During my visit, the school spoke to me in a way that embodied who I was. I felt like I belonged there, and I wanted to cultivate my healing presence in a way that would positively impact others on a greater scale. Although I knew I wanted to be an acupuncturist I also found Transformative Practices incredibly valuable. After meeting Tom Balles, Bob Duggan, and Dianne Connelly, I knew I’d reached my destination.

What has your path been since graduation?

After graduation I opened a private practice, where, despite making more than my fair share of rookie mistakes, I found success. I keep evolving as a practitioner through personal cultivation and continuing education, which I believe is critical in developing a rewarding and effective practice. I remain a student at MUIH, and will be graduating with the first class of Doctorate of Oriental Medicine students.

MUIH recently began treating patients at Upper Chesapeake Medical Center with acupuncture and you are one of the interns performing these treatments. Can you speak a little about your experience there?

It was amazing to witness the strength and courage of patients with cancer and other life-threatening diseases, especially given the harsh effects chemotherapy and radiation can bring.
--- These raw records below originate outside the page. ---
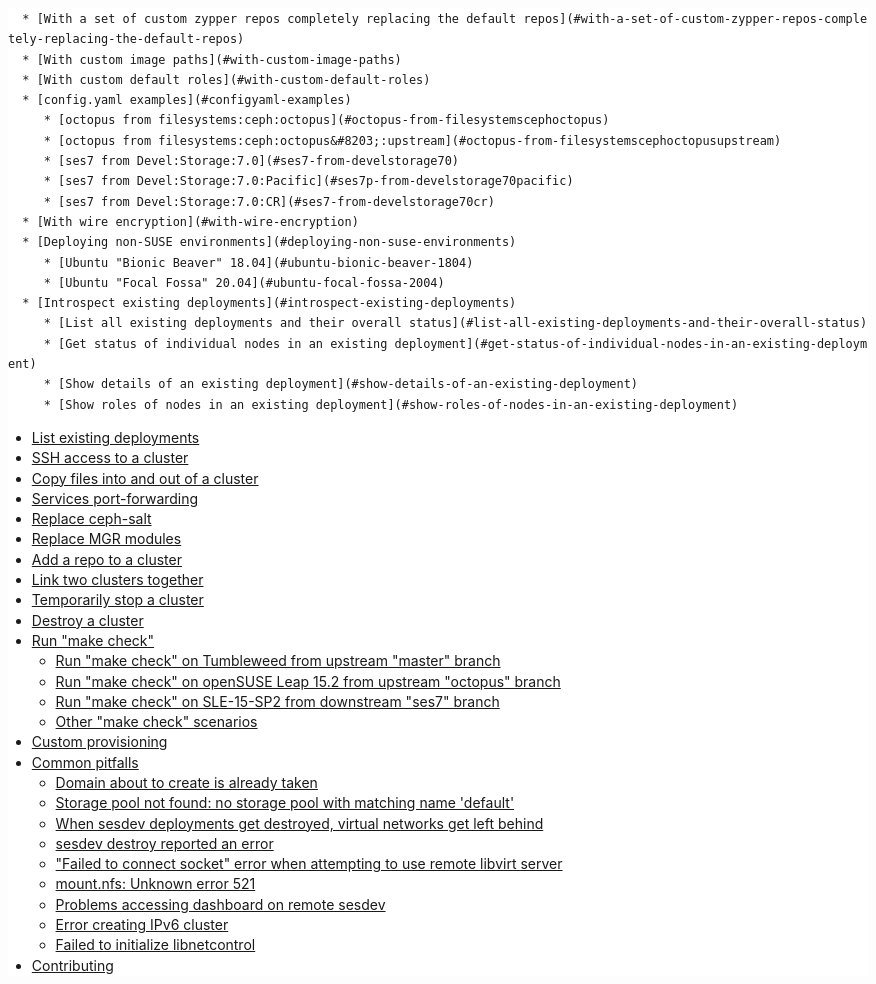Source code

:       * [With a set of custom zypper repos completely replacing the default repos](#with-a-set-of-custom-zypper-repos-completely-replacing-the-default-repos)
      * [With custom image paths](#with-custom-image-paths)
      * [With custom default roles](#with-custom-default-roles)
      * [config.yaml examples](#configyaml-examples)
         * [octopus from filesystems:ceph:octopus](#octopus-from-filesystemscephoctopus)
         * [octopus from filesystems:ceph:octopus&#8203;:upstream](#octopus-from-filesystemscephoctopusupstream)
         * [ses7 from Devel:Storage:7.0](#ses7-from-develstorage70)
         * [ses7 from Devel:Storage:7.0:Pacific](#ses7p-from-develstorage70pacific)
         * [ses7 from Devel:Storage:7.0:CR](#ses7-from-develstorage70cr)
      * [With wire encryption](#with-wire-encryption)
      * [Deploying non-SUSE environments](#deploying-non-suse-environments)
         * [Ubuntu "Bionic Beaver" 18.04](#ubuntu-bionic-beaver-1804)
         * [Ubuntu "Focal Fossa" 20.04](#ubuntu-focal-fossa-2004)
      * [Introspect existing deployments](#introspect-existing-deployments)
         * [List all existing deployments and their overall status](#list-all-existing-deployments-and-their-overall-status)
         * [Get status of individual nodes in an existing deployment](#get-status-of-individual-nodes-in-an-existing-deployment)
         * [Show details of an existing deployment](#show-details-of-an-existing-deployment)
         * [Show roles of nodes in an existing deployment](#show-roles-of-nodes-in-an-existing-deployment)
   * [List existing deployments](#list-existing-deployments)
   * [SSH access to a cluster](#ssh-access-to-a-cluster)
   * [Copy files into and out of a cluster](#copy-files-into-and-out-of-a-cluster)
   * [Services port-forwarding](#services-port-forwarding)
   * [Replace ceph-salt](#replace-ceph-salt)
   * [Replace MGR modules](#replacing-mgr-modules)
   * [Add a repo to a cluster](#add-a-repo-to-a-cluster)
   * [Link two clusters together](#link-two-clusters-together)
   * [Temporarily stop a cluster](#temporarily-stop-a-cluster)
   * [Destroy a cluster](#destroy-a-cluster)
   * [Run "make check"](#run-make-check)
      * [Run "make check" on Tumbleweed from upstream "master" branch](#run-make-check-on-tumbleweed-from-upstream-master-branch)
      * [Run "make check" on openSUSE Leap 15.2 from upstream "octopus" branch](#run-make-check-on-opensuse-leap-152-from-upstream-octopus-branch)
      * [Run "make check" on SLE-15-SP2 from downstream "ses7" branch](#run-make-check-on-sle-15-sp2-from-downstream-ses7-branch)
      * [Other "make check" scenarios](#other-make-check-scenarios)
   * [Custom provisioning](#custom-provisioning)
* [Common pitfalls](#common-pitfalls)
   * [Domain about to create is already taken](#domain-about-to-create-is-already-taken)
   * [Storage pool not found: no storage pool with matching name 'default'](#storage-pool-not-found-no-storage-pool-with-matching-name-default)
   * [When sesdev deployments get destroyed, virtual networks get left behind](#when-sesdev-deployments-get-destroyed-virtual-networks-get-left-behind)
   * [sesdev destroy reported an error](#sesdev-destroy-reported-an-error)
   * ["Failed to connect socket" error when attempting to use remote libvirt server](#failed-to-connect-socket-error-when-attempting-to-use-remote-libvirt-server)
   * [mount.nfs: Unknown error 521](#mountnfs-unknown-error-521)
   * [Problems accessing dashboard on remote sesdev](#problems-accessing-dashboard-on-remote-sesdev)
   * [Error creating IPv6 cluster](#error-creating-ipv6-cluster)
   * [Failed to initialize libnetcontrol](#failed-to-initialize-libnetcontrol)
* [Contributing](#contributing)
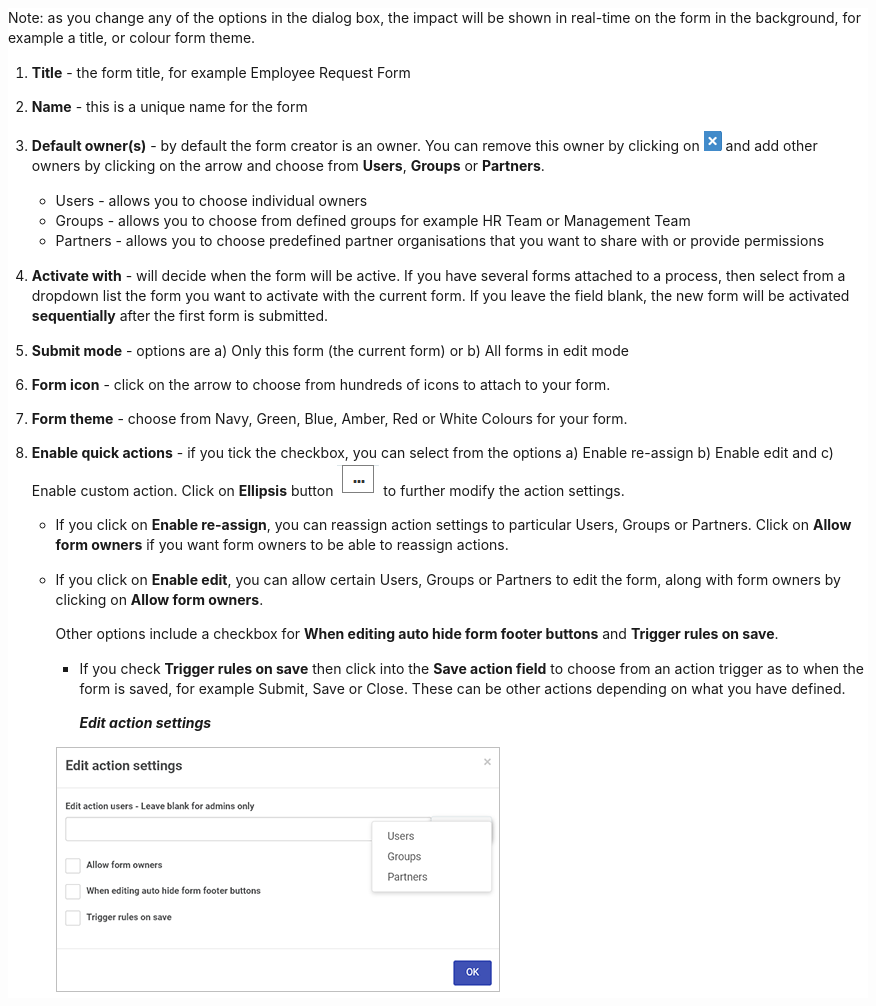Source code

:    Note: as you change any of the options in the dialog box, the impact will be shown in real-time on the form in the background, for example a title, or colour form theme.

   1. **Title** - the form title, for example Employee Request Form

   2. **Name** - this is a unique name for the form

   3. **Default owner(s)** - by default the form creator is an owner. You can remove this owner by clicking on ![x](images/x.png) and add other owners by clicking on the arrow and choose from **Users**, **Groups** or **Partners**. 

      - Users - allows you to choose individual owners
      - Groups - allows you to choose from defined groups for example HR Team or Management Team
      - Partners - allows you to choose predefined partner organisations that you want to share with or provide permissions

   4. **Activate with** - will decide when the form will be active. If you have several forms attached to a process, then select from a dropdown list the form you want to activate with the current form. If you leave the field blank, the new form will be activated **sequentially** after the first form is submitted. 

   5. **Submit mode** - options are a) Only this form (the current form) or b) All forms in edit mode

   6. **Form icon** - click on the arrow to choose from hundreds of icons to attach to your form.

   7. **Form theme** - choose from Navy, Green, Blue, Amber, Red or White Colours for your form.

   8. **Enable quick actions** - if you tick the checkbox, you can select from the options a) Enable re-assign b) Enable edit and c) Enable custom action. Click on **Ellipsis** button ![Ellipsis button](images/ellipsis_frame.png) to further modify the action settings. 

      - If you click on **Enable re-assign**, you can reassign action settings to particular Users, Groups or Partners. Click on **Allow form owners** if you want form owners to be able to reassign actions.

      - If you click on **Enable edit**, you can allow certain Users, Groups or Partners to edit the form, along with form owners by clicking on **Allow form owners**. 

        Other options include a checkbox for **When editing auto hide form footer buttons** and **Trigger rules on save**.

        - If you check **Trigger rules on save** then click into the **Save action field** to choose from an action trigger as to when the form is saved, for example Submit, Save or Close. These can be other actions depending on what you have defined.

          ***Edit action settings***

        ![Edit action settings](images/editactions.png)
These patients deserve to have access to the best care available, including all forms of Traditional Chinese Medicine (TCM). This was an especially powerful time for me, as my mother was diagnosed with Stage IV lung cancer during my internship.

What is the process like working with patients and medical personnel in a hospital setting versus in a small clinic setting such as MUIH’s NCC?

Hospitals operate on models of efficiency, serving a large number of patients through several modalities of treatment. It’s a large operation and things need to keep moving. In contrast, the clinic at MUIH provides a more personal setting and opportunity for more intimate interaction with the practitioner.

What have been the most fulfilling moments in your career?

I’ve found the most fulfilling moments involve populations that I originally had no inclination to work with, including incarcerated women, the elderly, and the terminally ill. As a function of my senior community service hours, I designed and implemented the G.A.L.S Program (G-geared to oneness A-awareness L-life as moment S-sake of others), a six week leadership and wellness program at the maximum security women’s prison in Jessup, Maryland. By all measures, the program was hugely successful. I treated an elderly gentleman in the final weeks of his life and witnessed firsthand how acupuncture helps bring comfort at a crucial time. His family was incredibly appreciative that he was able to find peace prior to passing.

What advice would you give recent graduates?

Should you decide to open your own practice, learn as much as you can from established practitioners. Keep your costs to a minimum and avoid long term contracts for office space, phone, internet, scheduling software, and other services. Most importantly, do not undervalue the worth of what you have to offer. I thought offering lower prices would help bring business in the door. In reality, it only attracted clients that were not committed. This medicine will change people’s lives. Don’t undervalue what acupuncture can do, and if you have any doubts as to the effectiveness of TCM, they will be extinguished quickly by the feedback from your patients.

Dawn Gifford completed her Master of Oriental Medicine at MUIH in 2013. She is currently completing her Doctor of Oriental Medicine.